The National Cancer Institute (NCI) estimates that about 40 percent of women undergoing screening mammography have dense breasts. The newly approved device will allow physicians to better diagnose patients with dense breasts, many of whom have an increased risk of breast cancer.
The specially shaped transducer of the somo-v Automated Breast Ultrasound System (ABUS) can automatically scan the entire breast in about one minute to produce several images for review. Ultrasound imaging has been shown to be capable of detecting small masses in dense breasts. During an ultrasound exam, a device called a transducer directs high-frequency sounds waves at the portion of the body being examined.
Software analyzes the differences in how the sound waves are reflected off different tissues and back to the transducer to create an image a physician can review for abnormalities. Dense breast tissue has been a concern for years as physicians continue to improve detection of breast cancer.
Mammography is a low-dose X-ray imaging method of the breast. However, mammograms of dense breasts can be difficult to interpret. Fibroglandular breast tissue and tumors both appear as solid white areas on mammograms, possibly allowing dense breast tissue to obscure smaller tumors.
Breast cancer is the second leading cause of cancer-related death among women. This year an estimated 226,870 women will be diagnosed with breast cancer, and 39,510 will die from the disease, according to FDA officials. Dense breasts have a high amount of connective and glandular tissue (fibroglandular tissue) compared with less-dense breasts, which have a high amount of fatty tissue.

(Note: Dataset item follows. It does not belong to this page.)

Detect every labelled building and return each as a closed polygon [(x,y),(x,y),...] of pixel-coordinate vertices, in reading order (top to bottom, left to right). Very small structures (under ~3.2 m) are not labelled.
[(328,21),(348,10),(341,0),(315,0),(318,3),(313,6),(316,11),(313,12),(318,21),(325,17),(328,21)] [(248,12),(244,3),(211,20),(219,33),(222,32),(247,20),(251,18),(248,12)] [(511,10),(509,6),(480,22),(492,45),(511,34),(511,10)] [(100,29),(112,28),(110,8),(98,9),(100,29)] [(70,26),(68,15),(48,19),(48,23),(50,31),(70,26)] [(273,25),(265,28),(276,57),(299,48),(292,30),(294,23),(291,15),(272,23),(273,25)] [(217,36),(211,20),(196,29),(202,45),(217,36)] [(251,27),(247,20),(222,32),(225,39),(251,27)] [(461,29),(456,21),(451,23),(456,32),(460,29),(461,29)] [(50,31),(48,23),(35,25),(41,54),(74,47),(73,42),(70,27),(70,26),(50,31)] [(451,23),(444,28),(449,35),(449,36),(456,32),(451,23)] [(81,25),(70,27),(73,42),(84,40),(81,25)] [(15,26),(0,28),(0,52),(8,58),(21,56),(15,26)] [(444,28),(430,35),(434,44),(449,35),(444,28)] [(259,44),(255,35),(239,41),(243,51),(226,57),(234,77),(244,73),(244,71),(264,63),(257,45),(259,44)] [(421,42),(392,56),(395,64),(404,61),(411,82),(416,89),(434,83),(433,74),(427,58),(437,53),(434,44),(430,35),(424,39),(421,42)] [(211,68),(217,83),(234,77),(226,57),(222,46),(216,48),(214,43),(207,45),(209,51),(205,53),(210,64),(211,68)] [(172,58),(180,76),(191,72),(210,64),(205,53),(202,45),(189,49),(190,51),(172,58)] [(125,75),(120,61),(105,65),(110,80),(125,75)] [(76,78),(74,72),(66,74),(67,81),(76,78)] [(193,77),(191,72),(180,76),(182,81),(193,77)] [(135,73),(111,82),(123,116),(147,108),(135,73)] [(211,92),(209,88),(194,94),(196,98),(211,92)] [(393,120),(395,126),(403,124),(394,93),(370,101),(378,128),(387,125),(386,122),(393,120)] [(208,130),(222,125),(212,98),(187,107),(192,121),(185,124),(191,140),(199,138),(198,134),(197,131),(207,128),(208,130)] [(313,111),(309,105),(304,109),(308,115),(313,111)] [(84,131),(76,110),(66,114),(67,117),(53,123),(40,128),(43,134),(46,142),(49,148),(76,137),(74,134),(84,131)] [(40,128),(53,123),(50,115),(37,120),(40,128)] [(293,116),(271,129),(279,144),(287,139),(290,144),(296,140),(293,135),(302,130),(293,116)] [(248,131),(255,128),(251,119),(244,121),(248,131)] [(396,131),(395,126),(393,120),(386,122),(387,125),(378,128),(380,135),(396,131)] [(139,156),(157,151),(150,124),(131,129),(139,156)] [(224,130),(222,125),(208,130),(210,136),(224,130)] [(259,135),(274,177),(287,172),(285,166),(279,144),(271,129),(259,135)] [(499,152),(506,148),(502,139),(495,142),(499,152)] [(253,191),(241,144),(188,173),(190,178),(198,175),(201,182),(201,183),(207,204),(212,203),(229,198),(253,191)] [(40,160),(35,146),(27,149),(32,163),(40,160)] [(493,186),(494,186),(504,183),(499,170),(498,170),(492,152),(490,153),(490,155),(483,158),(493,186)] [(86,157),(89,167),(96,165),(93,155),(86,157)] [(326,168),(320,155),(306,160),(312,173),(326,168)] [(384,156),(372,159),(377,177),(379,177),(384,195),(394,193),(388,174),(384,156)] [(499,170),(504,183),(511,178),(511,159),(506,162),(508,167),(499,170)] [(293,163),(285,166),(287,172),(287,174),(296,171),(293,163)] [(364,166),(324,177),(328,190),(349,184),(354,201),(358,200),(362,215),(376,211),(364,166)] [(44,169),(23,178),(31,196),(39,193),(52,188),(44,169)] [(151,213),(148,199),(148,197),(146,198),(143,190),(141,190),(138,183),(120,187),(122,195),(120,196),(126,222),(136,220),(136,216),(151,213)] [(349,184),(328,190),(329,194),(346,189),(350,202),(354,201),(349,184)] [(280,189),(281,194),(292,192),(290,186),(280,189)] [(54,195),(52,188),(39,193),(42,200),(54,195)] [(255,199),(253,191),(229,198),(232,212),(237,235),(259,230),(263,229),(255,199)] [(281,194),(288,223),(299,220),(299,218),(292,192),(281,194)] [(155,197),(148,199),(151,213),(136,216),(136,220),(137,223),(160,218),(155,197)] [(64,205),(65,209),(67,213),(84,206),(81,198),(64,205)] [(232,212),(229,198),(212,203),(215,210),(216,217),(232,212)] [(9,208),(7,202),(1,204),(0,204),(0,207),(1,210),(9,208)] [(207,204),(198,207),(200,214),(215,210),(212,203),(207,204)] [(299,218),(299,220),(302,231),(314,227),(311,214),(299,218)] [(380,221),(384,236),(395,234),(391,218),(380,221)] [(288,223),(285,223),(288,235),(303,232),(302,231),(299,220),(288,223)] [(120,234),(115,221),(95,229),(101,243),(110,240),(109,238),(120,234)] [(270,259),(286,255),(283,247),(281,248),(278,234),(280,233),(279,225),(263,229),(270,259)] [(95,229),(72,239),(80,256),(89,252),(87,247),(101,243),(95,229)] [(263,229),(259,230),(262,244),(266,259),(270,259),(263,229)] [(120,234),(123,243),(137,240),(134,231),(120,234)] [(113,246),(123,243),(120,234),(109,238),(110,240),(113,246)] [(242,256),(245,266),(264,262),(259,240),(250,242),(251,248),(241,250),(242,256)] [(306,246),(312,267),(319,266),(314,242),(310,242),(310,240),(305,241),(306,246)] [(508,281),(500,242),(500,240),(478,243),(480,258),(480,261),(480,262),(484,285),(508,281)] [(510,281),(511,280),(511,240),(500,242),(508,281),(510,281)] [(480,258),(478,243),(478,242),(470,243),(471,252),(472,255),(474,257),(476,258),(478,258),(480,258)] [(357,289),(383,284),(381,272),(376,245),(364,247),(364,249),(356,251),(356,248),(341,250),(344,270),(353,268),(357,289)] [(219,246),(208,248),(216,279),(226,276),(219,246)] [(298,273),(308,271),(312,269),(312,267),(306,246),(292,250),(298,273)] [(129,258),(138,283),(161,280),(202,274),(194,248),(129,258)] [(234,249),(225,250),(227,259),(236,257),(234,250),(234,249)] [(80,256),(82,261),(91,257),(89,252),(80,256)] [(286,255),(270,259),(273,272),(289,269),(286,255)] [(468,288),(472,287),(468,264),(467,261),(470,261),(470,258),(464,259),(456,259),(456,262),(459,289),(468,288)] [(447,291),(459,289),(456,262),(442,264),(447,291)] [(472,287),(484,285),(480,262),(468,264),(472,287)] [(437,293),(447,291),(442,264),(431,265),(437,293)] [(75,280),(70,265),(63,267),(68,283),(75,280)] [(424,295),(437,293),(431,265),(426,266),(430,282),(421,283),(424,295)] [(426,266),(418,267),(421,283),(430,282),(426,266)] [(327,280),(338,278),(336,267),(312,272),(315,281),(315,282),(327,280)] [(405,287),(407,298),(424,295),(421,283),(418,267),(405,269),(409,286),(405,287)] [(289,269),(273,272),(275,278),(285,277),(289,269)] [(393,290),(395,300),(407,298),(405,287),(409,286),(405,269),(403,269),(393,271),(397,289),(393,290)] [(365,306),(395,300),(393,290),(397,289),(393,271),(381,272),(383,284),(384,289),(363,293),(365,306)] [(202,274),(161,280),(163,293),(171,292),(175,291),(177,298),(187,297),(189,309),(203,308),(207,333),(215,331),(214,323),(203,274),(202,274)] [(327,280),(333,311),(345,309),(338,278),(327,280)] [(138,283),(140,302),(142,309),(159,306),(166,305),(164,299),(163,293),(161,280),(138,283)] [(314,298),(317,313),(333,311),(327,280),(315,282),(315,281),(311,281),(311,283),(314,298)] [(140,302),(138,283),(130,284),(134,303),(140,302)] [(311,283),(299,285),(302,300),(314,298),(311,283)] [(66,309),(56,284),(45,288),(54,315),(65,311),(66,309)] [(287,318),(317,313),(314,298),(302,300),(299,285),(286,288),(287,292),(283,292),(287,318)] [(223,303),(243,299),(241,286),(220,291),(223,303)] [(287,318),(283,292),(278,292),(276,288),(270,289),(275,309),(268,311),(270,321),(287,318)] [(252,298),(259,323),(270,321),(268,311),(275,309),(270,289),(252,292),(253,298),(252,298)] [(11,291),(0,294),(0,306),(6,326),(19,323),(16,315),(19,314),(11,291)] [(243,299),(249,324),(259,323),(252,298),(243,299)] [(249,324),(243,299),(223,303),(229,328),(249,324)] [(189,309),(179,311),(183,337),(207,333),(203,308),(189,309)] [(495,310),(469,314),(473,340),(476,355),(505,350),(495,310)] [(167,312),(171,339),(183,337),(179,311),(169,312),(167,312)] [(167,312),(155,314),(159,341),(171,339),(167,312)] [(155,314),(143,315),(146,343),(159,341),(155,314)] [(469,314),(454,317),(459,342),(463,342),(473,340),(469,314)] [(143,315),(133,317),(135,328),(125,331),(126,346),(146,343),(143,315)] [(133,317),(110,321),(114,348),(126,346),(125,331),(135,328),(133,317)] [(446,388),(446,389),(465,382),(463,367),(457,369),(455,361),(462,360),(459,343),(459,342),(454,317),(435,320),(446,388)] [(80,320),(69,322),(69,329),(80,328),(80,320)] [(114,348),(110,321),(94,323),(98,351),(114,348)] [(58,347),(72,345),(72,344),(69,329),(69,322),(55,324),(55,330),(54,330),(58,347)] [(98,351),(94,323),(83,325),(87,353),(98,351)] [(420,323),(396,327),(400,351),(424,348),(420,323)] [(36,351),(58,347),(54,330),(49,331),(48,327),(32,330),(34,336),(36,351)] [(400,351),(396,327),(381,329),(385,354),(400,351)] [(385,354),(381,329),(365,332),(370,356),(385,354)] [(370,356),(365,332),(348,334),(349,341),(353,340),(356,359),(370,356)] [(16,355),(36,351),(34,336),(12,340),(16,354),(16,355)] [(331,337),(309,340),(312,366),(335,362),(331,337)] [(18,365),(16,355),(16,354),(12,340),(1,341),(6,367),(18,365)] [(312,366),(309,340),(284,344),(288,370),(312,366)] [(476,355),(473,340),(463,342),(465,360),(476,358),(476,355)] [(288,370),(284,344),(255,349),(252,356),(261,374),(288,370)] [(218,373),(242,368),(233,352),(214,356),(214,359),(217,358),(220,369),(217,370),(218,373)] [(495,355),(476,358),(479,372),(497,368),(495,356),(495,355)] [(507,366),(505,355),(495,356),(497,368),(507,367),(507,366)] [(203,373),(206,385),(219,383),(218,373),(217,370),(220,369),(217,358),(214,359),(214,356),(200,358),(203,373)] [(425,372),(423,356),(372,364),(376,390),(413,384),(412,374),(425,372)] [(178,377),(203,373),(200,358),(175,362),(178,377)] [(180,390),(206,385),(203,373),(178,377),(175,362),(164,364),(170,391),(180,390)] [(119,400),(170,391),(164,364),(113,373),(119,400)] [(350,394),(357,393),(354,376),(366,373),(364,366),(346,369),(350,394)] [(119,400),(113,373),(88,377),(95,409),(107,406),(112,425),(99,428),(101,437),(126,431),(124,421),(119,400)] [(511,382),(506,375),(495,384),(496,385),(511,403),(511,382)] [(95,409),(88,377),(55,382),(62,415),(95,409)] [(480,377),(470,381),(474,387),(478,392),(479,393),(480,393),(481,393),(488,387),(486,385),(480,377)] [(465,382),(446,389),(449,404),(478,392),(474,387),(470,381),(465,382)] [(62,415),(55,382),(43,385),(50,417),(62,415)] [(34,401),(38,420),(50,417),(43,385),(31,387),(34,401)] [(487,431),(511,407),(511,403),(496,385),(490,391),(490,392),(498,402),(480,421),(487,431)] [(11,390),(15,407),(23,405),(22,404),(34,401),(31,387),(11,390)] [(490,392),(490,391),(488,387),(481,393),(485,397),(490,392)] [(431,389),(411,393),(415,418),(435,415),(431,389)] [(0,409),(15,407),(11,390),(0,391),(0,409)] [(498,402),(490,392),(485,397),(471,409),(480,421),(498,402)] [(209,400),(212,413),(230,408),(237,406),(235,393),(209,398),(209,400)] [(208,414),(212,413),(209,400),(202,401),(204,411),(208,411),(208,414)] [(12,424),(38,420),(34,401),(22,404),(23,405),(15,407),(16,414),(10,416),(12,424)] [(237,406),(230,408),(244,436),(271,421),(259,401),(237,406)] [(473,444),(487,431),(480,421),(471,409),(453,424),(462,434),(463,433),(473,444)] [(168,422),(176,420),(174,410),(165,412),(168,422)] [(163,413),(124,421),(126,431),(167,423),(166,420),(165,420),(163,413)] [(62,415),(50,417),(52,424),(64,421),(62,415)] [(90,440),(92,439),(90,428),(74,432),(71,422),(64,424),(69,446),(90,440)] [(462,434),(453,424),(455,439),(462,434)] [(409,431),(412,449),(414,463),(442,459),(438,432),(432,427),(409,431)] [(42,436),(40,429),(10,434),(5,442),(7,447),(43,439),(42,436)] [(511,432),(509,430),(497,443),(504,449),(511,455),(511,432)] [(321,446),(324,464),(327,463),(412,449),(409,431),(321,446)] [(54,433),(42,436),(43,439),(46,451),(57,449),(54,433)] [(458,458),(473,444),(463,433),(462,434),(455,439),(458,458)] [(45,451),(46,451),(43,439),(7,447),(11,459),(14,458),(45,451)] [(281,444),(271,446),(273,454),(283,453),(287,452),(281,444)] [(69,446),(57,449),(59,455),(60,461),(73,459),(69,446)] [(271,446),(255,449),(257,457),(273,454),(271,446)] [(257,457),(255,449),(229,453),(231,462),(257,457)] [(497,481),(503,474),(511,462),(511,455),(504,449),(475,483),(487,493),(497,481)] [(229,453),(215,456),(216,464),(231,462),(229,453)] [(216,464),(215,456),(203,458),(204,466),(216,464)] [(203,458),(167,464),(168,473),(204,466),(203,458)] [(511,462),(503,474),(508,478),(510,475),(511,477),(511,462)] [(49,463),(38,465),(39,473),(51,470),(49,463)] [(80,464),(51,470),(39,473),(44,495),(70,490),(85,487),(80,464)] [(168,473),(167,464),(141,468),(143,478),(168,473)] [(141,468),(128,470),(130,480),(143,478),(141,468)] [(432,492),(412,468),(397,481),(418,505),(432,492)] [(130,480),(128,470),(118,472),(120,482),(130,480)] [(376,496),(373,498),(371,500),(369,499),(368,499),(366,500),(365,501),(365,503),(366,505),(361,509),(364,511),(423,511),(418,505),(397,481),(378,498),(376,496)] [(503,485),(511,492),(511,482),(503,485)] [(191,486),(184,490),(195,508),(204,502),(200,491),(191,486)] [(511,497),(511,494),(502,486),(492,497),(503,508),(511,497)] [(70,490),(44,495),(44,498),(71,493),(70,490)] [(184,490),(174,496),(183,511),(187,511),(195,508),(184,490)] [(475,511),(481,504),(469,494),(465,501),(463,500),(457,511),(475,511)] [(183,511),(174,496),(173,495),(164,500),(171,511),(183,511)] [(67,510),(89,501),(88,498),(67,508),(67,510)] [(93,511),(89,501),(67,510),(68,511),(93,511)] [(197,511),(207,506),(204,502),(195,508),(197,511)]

As part of the approval process, the FDA reviewed results from a clinical study in which board-certified radiologists were asked to review mammograms alone or in conjunction with somo-v ABUS images for 200 women with dense breasts and negative mammograms. Biopsies were performed on masses detected with the somo-v ABUS to determine if they were cancerous. The results show a statistically significant increase in breast cancer detection when ABUS images were reviewed in conjunction with mammograms, as compared to mammograms alone, say FDA officials.
The approval comes as some doctors say they were surprised by new research showing that breast cancer patients with dense breasts are no more likely to die than other patients. A newly released study published in the Journal of the National Cancer Institute finds that women with less dense breasts were more likely to die of their breast cancers if they also were obese. Researchers say the study should serve as a reassuring finding for women with dense breasts.
As part of the approval, FDA has required that the manufacturer provide thorough training for physicians and technologists using the ABUS device, and that the manufacturer provide each facility with a manual clearly defining system tests required for initial, periodic, and yearly quality control measures.